My sincere appreciation goes to Carin, Ilse and Chris for sharing this wonderful experience, and particularly to Carin for doing the driving.

And the big dippers? Species that we found regularly on previous BBD trips, but not this year include Denham’s Bustard, Long-billed Crombec, Spotted Flycatcher, Brown-backed Honeybird, Greater Honeyguide, Black-shouldered Kite, Piet-my-Vrou, Ruff, White Stork, Southern Tchagra and Victorin's Warbler.

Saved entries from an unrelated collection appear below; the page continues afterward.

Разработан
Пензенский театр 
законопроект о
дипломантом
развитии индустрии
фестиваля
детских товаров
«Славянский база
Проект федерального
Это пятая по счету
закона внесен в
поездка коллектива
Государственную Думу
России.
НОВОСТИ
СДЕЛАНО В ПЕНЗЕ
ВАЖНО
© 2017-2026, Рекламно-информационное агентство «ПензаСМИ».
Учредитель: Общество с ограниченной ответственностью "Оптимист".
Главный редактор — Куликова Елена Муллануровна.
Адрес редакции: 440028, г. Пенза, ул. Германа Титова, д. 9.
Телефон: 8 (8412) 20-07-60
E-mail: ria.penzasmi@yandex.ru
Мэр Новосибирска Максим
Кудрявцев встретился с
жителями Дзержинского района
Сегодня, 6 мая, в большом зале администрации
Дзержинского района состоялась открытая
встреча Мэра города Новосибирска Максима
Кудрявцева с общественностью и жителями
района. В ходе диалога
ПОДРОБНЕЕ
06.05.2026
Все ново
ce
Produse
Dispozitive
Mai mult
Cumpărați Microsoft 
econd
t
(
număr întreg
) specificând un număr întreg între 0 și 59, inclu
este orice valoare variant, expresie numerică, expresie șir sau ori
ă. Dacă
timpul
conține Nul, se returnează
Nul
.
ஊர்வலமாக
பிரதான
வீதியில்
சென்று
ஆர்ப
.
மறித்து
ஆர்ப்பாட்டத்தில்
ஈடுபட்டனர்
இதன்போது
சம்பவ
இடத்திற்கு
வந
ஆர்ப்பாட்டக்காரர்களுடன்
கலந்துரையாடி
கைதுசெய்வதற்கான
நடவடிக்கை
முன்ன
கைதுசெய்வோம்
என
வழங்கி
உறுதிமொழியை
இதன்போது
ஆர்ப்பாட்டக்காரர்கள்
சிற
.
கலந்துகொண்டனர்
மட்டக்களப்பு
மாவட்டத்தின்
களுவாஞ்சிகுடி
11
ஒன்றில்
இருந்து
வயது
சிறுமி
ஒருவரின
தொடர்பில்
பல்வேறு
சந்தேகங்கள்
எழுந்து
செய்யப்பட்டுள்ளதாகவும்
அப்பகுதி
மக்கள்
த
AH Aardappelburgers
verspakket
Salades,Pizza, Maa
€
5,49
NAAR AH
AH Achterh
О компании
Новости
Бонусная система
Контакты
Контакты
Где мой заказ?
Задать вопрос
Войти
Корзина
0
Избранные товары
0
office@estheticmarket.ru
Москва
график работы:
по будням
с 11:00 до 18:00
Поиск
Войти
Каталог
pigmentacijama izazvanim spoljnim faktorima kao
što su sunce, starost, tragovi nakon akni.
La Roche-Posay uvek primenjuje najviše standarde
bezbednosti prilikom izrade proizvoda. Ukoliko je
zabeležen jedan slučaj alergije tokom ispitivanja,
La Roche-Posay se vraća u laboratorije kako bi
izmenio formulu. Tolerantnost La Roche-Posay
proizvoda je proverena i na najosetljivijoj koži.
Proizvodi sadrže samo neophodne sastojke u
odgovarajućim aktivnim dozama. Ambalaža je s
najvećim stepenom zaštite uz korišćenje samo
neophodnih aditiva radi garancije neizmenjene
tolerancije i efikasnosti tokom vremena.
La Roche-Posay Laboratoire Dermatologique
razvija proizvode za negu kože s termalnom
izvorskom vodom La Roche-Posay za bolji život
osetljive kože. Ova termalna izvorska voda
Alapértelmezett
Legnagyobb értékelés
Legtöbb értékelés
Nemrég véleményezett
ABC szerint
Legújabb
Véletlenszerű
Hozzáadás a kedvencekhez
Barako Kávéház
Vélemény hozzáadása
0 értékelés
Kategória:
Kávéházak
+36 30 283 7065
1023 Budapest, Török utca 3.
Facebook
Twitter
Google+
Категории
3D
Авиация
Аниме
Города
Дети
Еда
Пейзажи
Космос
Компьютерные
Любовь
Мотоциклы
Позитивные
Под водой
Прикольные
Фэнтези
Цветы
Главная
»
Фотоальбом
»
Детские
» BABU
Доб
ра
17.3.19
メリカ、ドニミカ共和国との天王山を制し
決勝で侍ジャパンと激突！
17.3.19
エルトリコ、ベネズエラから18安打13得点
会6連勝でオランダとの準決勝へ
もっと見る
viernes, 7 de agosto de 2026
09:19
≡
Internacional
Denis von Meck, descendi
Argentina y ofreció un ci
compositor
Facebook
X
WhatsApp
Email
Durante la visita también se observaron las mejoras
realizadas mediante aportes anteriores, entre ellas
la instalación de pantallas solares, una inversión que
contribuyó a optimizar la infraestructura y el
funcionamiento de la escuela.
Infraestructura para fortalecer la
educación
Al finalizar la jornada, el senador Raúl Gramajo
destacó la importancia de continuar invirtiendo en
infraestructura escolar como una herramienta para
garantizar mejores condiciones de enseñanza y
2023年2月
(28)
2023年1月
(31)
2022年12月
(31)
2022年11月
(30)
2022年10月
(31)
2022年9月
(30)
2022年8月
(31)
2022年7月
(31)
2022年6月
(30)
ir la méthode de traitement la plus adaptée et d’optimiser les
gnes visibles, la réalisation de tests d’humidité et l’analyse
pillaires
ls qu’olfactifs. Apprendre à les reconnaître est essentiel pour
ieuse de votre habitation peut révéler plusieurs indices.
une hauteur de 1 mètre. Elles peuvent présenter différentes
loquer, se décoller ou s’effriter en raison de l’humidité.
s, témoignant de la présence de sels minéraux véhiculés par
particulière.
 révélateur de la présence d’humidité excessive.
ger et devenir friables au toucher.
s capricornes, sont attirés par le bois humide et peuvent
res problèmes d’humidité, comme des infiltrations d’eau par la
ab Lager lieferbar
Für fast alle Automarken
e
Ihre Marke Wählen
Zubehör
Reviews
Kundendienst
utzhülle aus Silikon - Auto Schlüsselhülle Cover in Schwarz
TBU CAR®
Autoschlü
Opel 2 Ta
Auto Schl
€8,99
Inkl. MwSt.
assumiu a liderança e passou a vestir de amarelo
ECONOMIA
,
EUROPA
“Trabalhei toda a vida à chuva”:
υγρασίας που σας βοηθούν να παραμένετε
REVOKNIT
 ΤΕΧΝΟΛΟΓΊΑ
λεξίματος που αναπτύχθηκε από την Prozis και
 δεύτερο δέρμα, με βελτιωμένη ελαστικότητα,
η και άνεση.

We are awaiting reports from the other BirdLife Overberg teams that participated in our quarterly global big birding count and will post these as it is received. Elaine and Helé also managed a highly successful coastal cleanup at the Hoek van de Berg Nature Reserve, and this will also be reported on.

(Most of the images herewith were taken previously and will probably be replaced as we start working through yesterday’s photographs).